Quantum dot light-emitting devices have emerged as an important technology for display applications. Their emission is a result of recombination between positive and negative charge carriers that are transported through the hole and electron conductive layers, respectively. The selection of electron or hole transport materials in these devices not only demands the alignment of energy levels between the layers but also balances the flow of electrons and holes toward the recombination sites. In this work, we examine a method for device optimization through control of the charge carrier kinetics. We employ impedance spectroscopy to examine the mobility of charge carriers through each of the layers. The derived mobility values provide a path to estimate the transition time of each charge carrier toward the emitting layer.
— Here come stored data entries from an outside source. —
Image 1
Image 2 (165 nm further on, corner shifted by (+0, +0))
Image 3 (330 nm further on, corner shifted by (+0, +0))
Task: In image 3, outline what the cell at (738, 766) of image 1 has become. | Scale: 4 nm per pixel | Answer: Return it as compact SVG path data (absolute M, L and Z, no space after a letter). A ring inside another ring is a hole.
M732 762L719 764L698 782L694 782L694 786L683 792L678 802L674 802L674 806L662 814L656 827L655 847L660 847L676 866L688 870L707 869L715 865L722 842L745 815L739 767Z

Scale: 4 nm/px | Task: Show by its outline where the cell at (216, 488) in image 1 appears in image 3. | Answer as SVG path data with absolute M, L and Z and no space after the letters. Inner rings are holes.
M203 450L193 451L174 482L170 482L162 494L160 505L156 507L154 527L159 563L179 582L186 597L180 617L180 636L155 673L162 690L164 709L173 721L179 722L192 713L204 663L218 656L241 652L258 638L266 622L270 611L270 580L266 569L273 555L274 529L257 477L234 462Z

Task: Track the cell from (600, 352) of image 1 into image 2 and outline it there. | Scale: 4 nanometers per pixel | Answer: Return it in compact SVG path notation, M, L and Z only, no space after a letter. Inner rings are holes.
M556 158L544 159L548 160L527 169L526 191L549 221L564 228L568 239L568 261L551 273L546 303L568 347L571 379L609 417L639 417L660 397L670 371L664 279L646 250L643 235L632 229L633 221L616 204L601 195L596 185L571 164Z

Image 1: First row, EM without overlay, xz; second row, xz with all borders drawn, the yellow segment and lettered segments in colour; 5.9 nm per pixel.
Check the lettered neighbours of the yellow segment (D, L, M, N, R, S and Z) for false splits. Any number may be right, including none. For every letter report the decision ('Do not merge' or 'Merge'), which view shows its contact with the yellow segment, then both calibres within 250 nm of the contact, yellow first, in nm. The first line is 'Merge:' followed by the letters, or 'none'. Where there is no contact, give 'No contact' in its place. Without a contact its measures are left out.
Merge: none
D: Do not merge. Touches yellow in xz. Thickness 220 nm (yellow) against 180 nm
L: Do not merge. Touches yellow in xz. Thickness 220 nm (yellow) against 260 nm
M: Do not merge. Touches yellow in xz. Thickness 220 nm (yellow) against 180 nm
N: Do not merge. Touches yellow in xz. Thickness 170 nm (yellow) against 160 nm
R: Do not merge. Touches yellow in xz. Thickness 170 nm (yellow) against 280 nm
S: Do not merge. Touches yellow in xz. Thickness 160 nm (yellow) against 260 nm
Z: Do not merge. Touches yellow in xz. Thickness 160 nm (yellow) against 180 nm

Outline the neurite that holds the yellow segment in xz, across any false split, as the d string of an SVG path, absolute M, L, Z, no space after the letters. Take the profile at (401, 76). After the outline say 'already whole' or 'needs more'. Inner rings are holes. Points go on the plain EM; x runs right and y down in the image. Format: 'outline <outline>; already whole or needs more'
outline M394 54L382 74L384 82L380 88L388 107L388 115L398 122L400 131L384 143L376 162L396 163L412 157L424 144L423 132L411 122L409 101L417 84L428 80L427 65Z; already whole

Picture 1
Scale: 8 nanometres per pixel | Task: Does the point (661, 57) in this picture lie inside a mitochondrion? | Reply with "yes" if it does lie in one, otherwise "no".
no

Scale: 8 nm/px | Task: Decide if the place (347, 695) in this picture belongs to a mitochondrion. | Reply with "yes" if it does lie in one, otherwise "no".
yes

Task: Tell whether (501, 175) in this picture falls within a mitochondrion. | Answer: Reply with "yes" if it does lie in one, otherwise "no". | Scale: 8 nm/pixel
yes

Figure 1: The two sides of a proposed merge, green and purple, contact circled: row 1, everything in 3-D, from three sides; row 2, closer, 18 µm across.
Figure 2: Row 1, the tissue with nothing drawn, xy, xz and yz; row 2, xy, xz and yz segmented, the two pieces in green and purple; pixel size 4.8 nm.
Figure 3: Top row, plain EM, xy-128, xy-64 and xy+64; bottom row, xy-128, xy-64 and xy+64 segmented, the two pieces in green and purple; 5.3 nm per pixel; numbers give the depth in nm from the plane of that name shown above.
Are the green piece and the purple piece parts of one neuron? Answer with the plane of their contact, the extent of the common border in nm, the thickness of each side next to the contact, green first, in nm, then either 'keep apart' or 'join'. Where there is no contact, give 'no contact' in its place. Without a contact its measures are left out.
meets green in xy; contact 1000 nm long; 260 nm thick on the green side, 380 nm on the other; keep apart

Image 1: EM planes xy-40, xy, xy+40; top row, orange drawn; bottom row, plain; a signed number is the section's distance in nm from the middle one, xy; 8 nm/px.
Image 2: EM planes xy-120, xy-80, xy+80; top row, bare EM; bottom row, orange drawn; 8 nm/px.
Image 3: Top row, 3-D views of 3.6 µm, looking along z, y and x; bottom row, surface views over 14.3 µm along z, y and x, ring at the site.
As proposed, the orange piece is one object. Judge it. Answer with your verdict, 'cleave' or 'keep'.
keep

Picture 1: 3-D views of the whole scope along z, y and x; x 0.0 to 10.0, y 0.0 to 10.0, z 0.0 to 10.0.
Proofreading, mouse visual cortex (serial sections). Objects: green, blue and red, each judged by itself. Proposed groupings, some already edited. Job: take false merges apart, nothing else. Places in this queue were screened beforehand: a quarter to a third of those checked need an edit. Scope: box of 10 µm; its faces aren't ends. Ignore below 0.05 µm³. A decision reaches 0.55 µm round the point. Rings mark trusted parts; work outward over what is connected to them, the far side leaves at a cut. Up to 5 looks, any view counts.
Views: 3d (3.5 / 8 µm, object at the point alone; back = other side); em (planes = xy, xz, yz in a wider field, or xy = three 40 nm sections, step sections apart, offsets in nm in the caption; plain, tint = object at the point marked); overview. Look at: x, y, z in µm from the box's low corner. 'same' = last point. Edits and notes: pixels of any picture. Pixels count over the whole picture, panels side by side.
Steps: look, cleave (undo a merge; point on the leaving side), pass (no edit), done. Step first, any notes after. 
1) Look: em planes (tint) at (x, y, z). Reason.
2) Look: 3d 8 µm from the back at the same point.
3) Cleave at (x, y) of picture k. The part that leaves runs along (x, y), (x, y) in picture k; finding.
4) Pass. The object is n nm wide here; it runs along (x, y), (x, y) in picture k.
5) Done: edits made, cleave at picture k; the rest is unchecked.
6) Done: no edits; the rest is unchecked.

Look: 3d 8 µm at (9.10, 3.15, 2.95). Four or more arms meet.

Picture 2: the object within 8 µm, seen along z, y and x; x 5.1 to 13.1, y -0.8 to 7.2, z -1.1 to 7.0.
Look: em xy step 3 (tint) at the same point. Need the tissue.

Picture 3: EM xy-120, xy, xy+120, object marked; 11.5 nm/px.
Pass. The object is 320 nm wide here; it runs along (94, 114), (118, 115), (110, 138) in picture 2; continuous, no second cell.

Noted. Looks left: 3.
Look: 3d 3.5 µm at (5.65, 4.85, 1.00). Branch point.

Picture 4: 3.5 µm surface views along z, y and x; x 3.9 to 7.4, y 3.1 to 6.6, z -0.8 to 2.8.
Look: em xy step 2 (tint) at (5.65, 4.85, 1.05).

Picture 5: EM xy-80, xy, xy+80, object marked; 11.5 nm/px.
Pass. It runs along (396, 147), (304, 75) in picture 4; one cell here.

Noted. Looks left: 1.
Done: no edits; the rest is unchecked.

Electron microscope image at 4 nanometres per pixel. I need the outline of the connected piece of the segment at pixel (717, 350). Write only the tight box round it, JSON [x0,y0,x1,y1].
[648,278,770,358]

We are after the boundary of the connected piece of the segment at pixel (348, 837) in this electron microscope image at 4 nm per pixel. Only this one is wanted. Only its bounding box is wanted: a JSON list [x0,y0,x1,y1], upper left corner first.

We suggest that an optimal device structure can be obtained when the transition times of both charge carriers toward the active layer are similar. Finally, we examine our hypothesis by focusing on thickness optimization of the electron transport layer.

量子点发光器件已经成为显示应用的重要技术。它们的发射是分别通过空穴层和电子导电层传输的正负电荷载流子复合的结果。在这些装置中电子或空穴传输材料的选择不仅要求各层之间的能级对准，而且还平衡了电子和空穴向复合位点的流动。在这项工作中，我们研究了一种通过控制载流子动力学来优化器件的方法。我们采用阻抗光谱法检查通过每个层的电荷载流子的迁移率。导出的迁移率值提供了一条路径，用于估算每个电荷载流子向发射层的过渡时间。我们建议当两个电荷载流子向有源层的跃迁时间相似时，可以获得最佳的器件结构。最后，我们通过关注电子传输层的厚度优化来检验我们的假设。